Another topic when training a litigation support newbie is the concept of how we go about getting searchable documents for our document databases.
One of the most important reasons why we provide litigators with document databases is to enable the legal team to perform searches across all of the documents in order to find the (a) relevant documents, (b) harmful documents and (c) helpful documents.
Since searching the documents is such a high priority, we need to find ways to make sure there is “searchable text” for most of the documents.
The first way we accomplish this is to simply “extract the text” from the native electronic files. There are many software programs that perform this task. Extracted text is considered nearly 100% accurate in terms of performing searches.

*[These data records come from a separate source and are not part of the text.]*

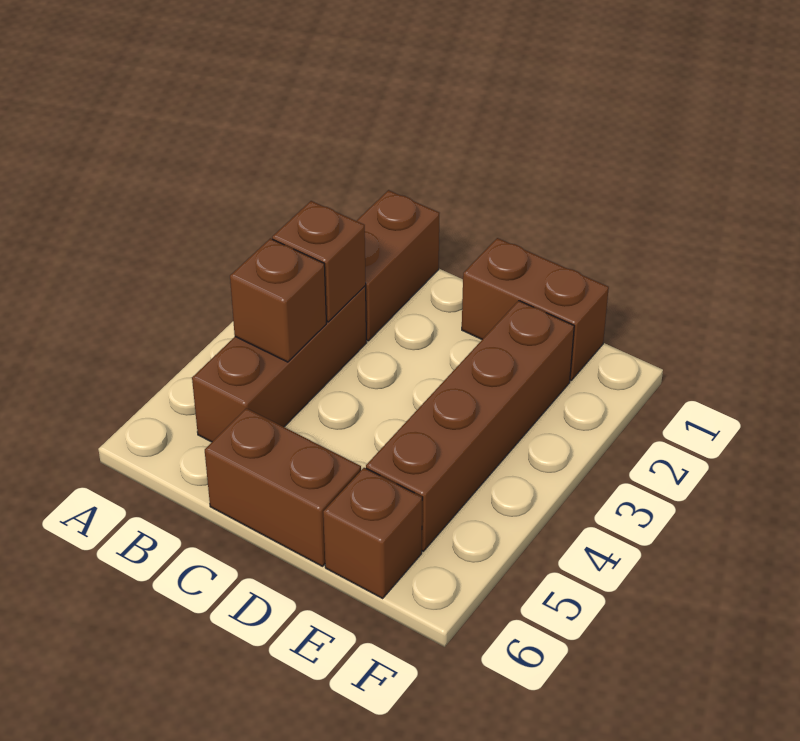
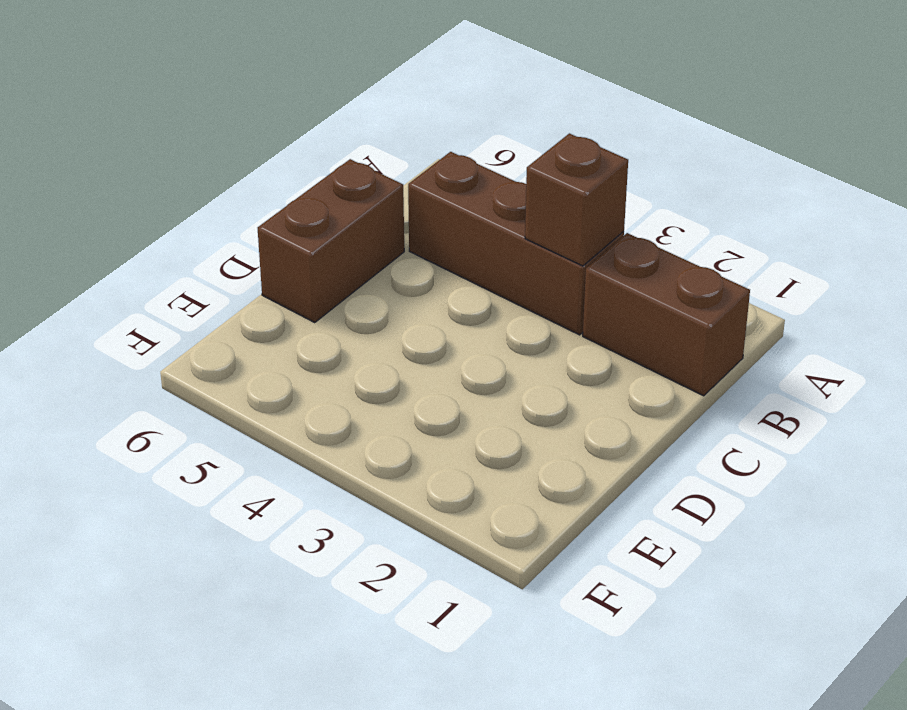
none -> brown 1x2 brick [462,238,609,381]
none -> brown 1x4 brick [366,301,574,551]

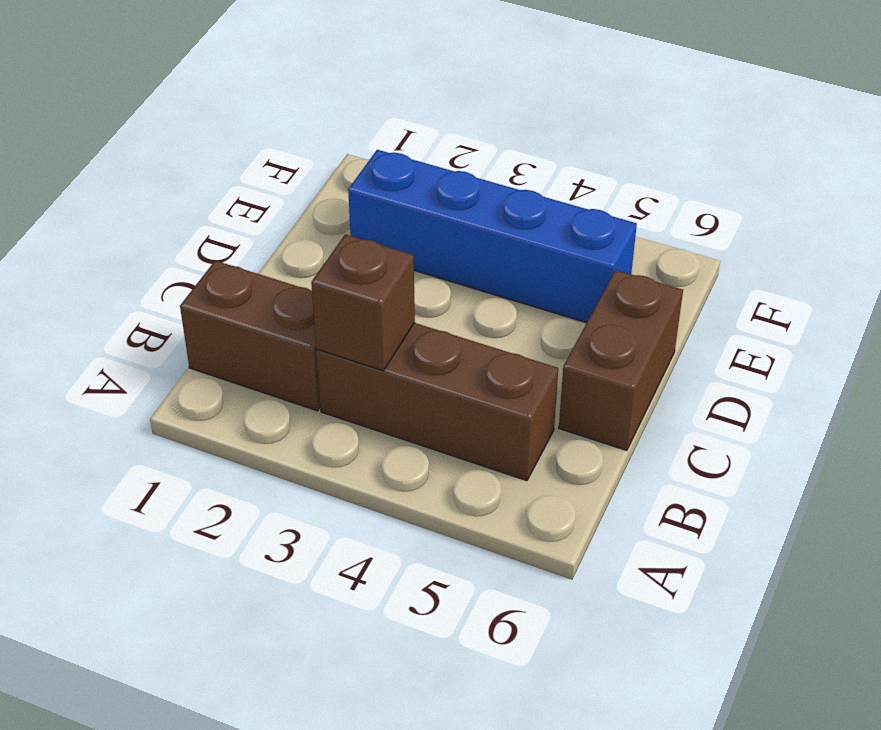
blue 1x4 brick [348,150,637,323] -> brown 1x4 brick [366,301,574,551]
none -> brown 1x2 brick [462,238,609,381]
none -> brown 1x1 brick [323,468,422,598]

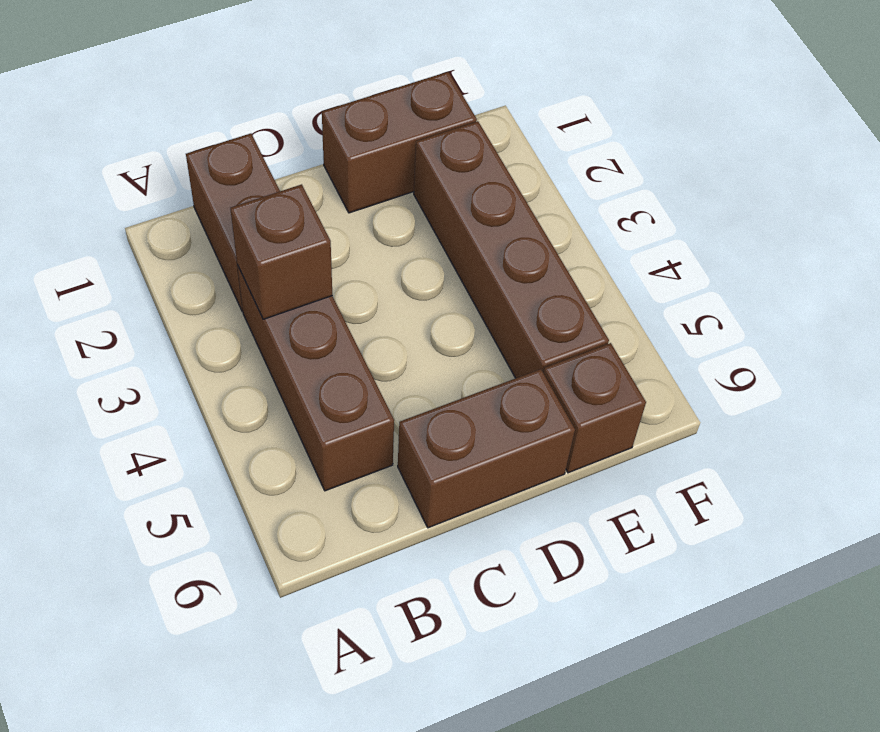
none -> brown 1x1 brick [230,238,326,362]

The second way is a little more work. There will be native electronic files that do not play nice with the text extraction software. Sometimes it is because there simply isn't any text to be extracted. Other times it is because there is a technical reason why the file is prohibiting the text from being extracted. We have some workarounds for these technical reasons and we eventually succeed in extracting text from some of these files.
There are other electronic files that will require a process referred to as “optical character recognition” (OCR) before we can get searchable text for the file. The OCR software can be run against a batch of files, but it can also take a while to complete the process. In the end, we get OCR text that we consider to be about 85% accurate.
We must not forget that some of the documents collected in litigation matters are hardcopy documents. They need to go through the process of being scanned and then OCR'd. There are several quality check stages during this process. Dealing with the conversion of hardcopy documents into a format we can use in a document database can take a good deal of time.
When we advise the legal team, we make sure they are aware of what percentage of the database contains extracted text versus OCR text. They need to understand any potential limitations of their search results.